People look to the world around them and derive a significant portion of their concepts of value and worth, benefit and harm, from their interaction with society and from the images of their society and the wider world that are endlessly paraded before them through all the various sources through which they draw their information. This information environment and its content plays a powerful role in shaping and re-shaping viewpoints, eliminating or creating biases and prejudices, and defining boundaries and contexts within which people find their social identity. That identity which was once achieved through family, community, church, temple, or mosque is now driven largely by the media in all of its myriad manifestations.

As a result, the media is probably the most potent modern tool available to those seeking to change or condition a society’s viewpoints, biases, and identity. It has a positive function in that it plays a powerful role in creating a shared societal identity – it has a negative role in that due to economic and political realities, the major media are for the most part, profit-oriented heavily commercialized corporate enterprises. Depending on the ownership and stakeholders, strong biases are expressed so that a news network, especially during times of crisis, disseminates specific points of views, to the extent that it can become little more than a purveyor of propaganda.

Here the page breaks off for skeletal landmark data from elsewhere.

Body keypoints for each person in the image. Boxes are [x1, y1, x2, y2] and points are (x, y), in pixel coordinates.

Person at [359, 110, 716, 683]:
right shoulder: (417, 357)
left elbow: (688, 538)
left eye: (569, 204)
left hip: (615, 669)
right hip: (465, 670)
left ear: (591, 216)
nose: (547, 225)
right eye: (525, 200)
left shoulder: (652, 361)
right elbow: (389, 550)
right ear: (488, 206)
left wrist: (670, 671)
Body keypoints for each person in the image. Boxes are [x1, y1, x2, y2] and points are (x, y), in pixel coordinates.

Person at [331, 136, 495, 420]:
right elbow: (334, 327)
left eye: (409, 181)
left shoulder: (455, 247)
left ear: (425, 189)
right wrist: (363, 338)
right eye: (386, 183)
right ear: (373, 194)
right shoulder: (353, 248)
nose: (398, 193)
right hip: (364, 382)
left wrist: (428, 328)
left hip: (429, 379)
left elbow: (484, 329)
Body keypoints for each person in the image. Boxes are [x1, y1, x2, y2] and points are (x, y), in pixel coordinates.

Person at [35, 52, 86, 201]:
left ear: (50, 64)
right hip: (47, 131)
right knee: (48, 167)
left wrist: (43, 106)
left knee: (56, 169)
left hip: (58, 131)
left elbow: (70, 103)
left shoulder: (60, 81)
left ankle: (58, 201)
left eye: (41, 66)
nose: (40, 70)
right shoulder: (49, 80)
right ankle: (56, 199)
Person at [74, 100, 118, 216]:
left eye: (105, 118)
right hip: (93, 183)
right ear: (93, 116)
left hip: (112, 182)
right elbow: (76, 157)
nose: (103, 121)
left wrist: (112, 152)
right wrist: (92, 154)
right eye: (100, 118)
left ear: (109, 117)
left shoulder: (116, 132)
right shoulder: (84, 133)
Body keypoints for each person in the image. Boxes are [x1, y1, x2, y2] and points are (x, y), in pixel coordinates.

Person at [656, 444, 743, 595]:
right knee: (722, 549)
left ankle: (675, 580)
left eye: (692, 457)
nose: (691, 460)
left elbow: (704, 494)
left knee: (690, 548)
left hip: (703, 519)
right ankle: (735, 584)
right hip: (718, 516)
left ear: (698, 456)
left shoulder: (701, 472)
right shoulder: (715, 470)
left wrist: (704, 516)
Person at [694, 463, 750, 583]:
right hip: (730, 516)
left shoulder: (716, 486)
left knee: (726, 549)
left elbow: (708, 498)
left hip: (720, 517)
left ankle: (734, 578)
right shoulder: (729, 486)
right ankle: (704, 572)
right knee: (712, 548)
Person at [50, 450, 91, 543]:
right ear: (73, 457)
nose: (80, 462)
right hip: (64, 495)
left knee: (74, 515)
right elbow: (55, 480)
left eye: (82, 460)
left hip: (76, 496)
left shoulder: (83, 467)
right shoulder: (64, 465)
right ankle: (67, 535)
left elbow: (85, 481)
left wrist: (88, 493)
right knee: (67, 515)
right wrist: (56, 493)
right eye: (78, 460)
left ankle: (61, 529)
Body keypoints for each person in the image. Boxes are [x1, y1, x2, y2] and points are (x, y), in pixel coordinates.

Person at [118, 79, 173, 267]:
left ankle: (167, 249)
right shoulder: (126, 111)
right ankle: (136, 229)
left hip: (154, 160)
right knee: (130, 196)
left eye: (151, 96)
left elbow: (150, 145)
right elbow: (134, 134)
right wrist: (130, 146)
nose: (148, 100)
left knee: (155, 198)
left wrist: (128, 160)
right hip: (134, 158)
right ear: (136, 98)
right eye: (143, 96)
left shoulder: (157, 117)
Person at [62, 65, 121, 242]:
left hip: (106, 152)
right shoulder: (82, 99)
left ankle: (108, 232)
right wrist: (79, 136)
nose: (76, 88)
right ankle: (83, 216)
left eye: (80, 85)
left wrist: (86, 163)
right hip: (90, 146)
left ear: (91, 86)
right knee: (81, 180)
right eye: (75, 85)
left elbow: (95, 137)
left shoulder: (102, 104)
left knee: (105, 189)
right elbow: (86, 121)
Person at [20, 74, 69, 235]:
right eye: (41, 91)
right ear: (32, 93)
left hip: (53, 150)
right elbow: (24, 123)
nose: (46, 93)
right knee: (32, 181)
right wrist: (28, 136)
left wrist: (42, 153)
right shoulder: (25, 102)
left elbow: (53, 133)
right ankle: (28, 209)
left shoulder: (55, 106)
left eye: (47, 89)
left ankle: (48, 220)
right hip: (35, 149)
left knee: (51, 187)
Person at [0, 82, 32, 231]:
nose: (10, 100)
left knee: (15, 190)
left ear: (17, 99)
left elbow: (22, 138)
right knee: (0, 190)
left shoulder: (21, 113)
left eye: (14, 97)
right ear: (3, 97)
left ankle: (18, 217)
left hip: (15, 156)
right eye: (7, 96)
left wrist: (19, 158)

And they’re highly networked enterprises in that whatever approach or tactic is seen to draw an audience or is successful in a given area rapidly propagates in slightly different forms across the range of media offerings. Ideas and values are shared, augmented, buttressed, sustained, and reinforced across this range. Despite the fact that there is commercial competition between media entities, that very competitiveness leads them to produce “competitive” variations of each others products which often amounts to little more than a repackaging of what another company has produced – the same news and opinion formula in a new guise or flavour. In times of crisis the same “experts” appear and reappear across the various television and radio networks until, in effect, a fairly narrow and constricted range of interpretations of events propagate across the airwaves, internet, and streaming services.

In this way the visual and aural language of the mass media in times of crisis acquires a real potency and currency – one that is countered only through the growth and accessibility of alternate sources, through grassroots connectivity, and through our growing ability to filter out bias and spin. This is currently a chaotic process still very much at an early stage of development where new social networks and connections are being formed – but there is still a long way to go.